■ To-do item
Spot each line in the data below containing "owner" and copy it.

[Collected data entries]
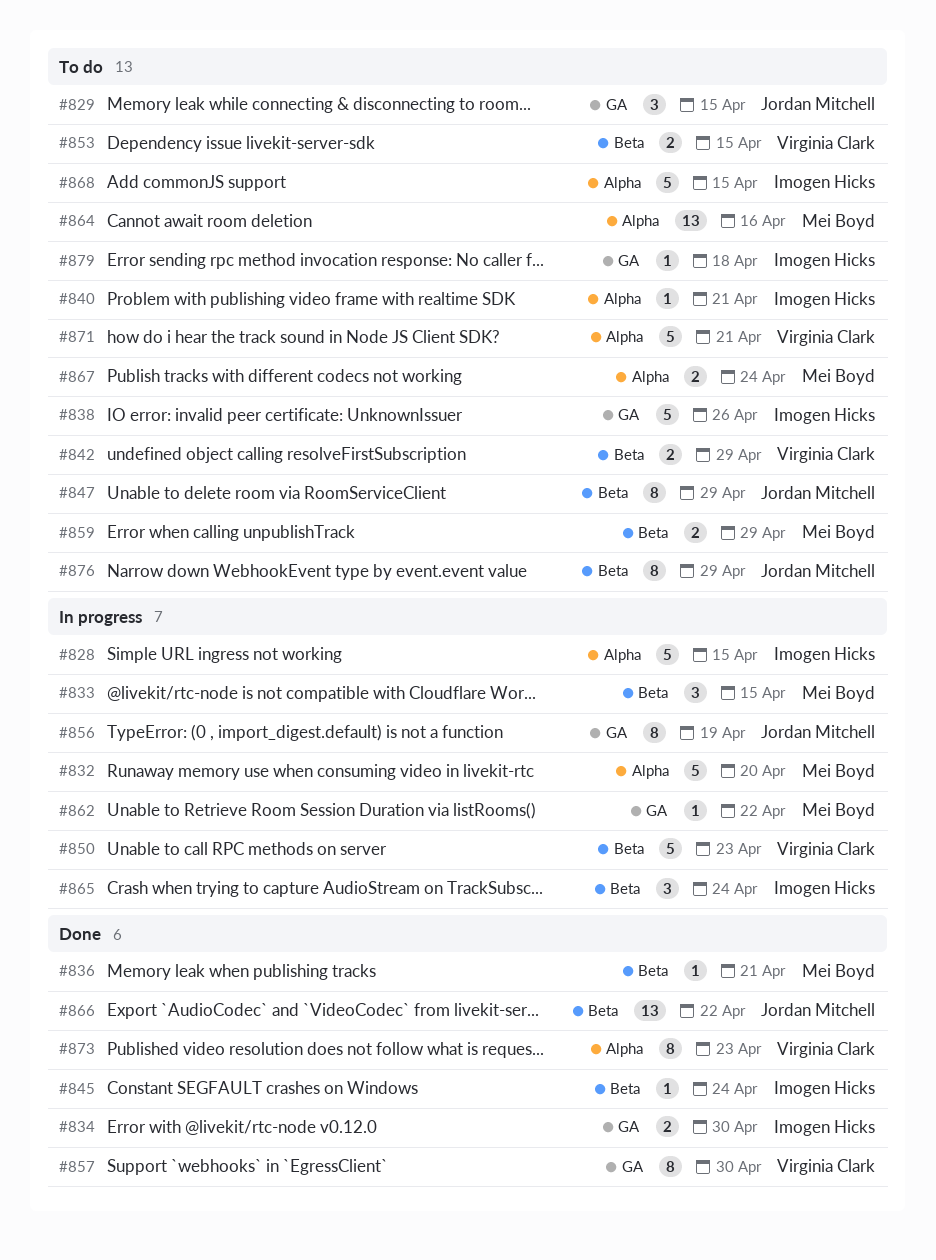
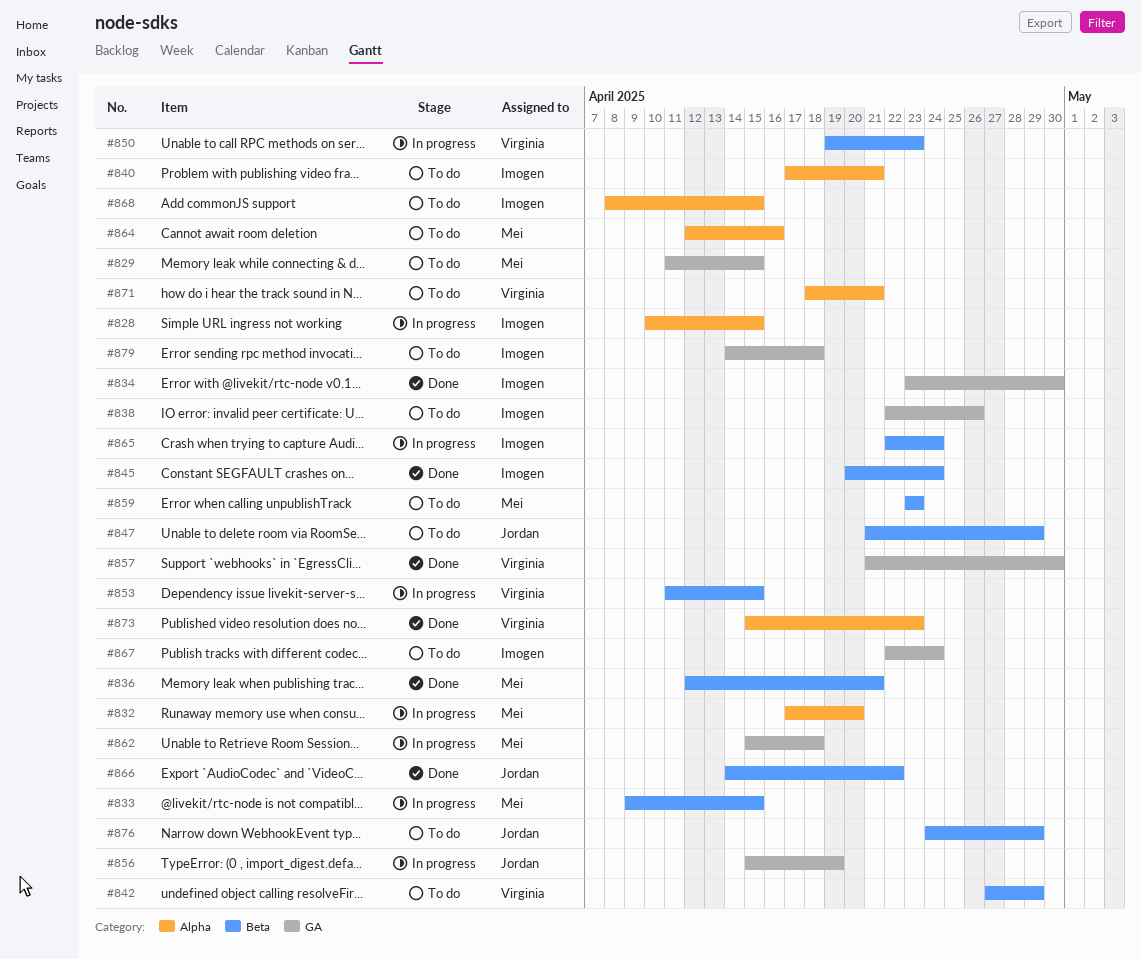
#829, owner: Jordan Mitchell -> Mei Boyd
#853, status: To do -> In progress
#859, due: Apr 29 -> Apr 23
#862, due: Apr 22 -> Apr 18
#867, owner: Mei Boyd -> Imogen Hicks
#867, label: Alpha -> GA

■ Problem solution
#829, owner: Jordan Mitchell -> Mei Boyd
#867, owner: Mei Boyd -> Imogen Hicks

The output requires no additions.